Airport to clamp down on drop-off zone abusers

Peter Lunn, of Dunedin International Airport, holds a clamp which will be used to stop people...
Peter Lunn, of Dunedin International Airport, holds a clamp which will be used to stop people parking for extended periods of time in the airport's drop-off zone. Photo by Craig Baxter.
Dunedin International Airport is clamping down on inconsiderate drivers.

From July 1, any unoccupied vehicles in its designated drop-off zone will be clamped and drivers will have to pay a $70 fee to have clamps removed.

However, airport chief executive officer John McCall said clamping would be an "absolutely last-resort activity", with drivers given "all the chances in the world to move their car on".

Designated airport staff trained in installing and releasing clamps would make announcements over the terminal's PA systems before clamping any vehicle.

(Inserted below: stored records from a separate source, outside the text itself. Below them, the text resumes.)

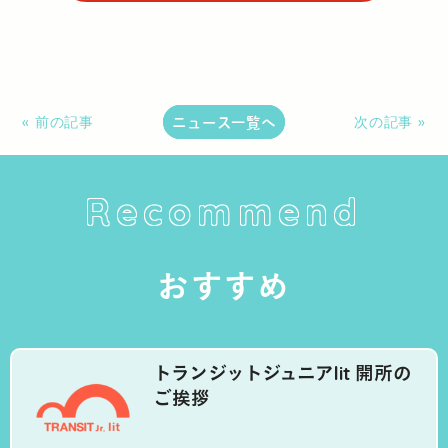
ニュース一覧へ
« 前の記事
次の記事 »
Recommend
おすすめ
トランジットジュニアlit 開所の
ご挨拶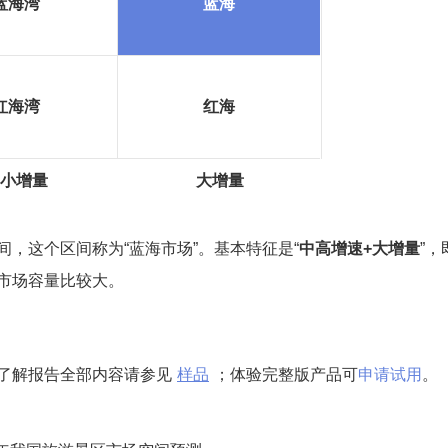
蓝海湾
蓝海
红海湾
红海
小增量
大增量
，这个区间称为“蓝海市场”。基本特征是“
中高增速+大增量
”
市场容量比较大。
了解报告全部内容请参见
样品
；体验完整版产品可
申请试用
。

Historically, the drop-off zone became congested because some members of the public abused its conditions of use, abandoning their vehicles for lengthy periods of time, sometimes for up to an hour or two.

John McCall
John McCall
This meant those wanting to stop there to drop off people were unable to do so.

"We are trying to improve our customer service. It's there for the convenience of everybody to use, not just some select people," Mr McCall said.

During peak times, usually before departures, the drop-off zone would be monitored. If there was "absolutely no-one around", staff "would not bother" to clamp vehicles.

The clamping process was "long and difficult" and the company had sought "significant legal advice" on the issue.

Mr McCall hoped signs outlining the new policy would be enough to deter people from abusing the drop-off zone.

"The desired effect is that we don't have to clamp anybody."

Operations manager Richard Roberts said the move was not about making money, but rather a way to enable a greater number of visitors to benefit from the airport's drop-off zone.

"Our motivation here is to improve the flow of traffic outside the airport terminal, particularly during peak times, and to put an end to the frustration many members of the public have experienced not being able to find a legal and safe place to stop and drop off people.

"This is not a revenue-generating exercise, nor are we wishing to be overzealous. We genuinely want the general public to be better served by the drop-off zone facility, which has a capacity for 30 cars to pull up at any one time.

"We are confident that the measures we are introducing will deter people from abusing this facility so that a greater number of others can benefit from it."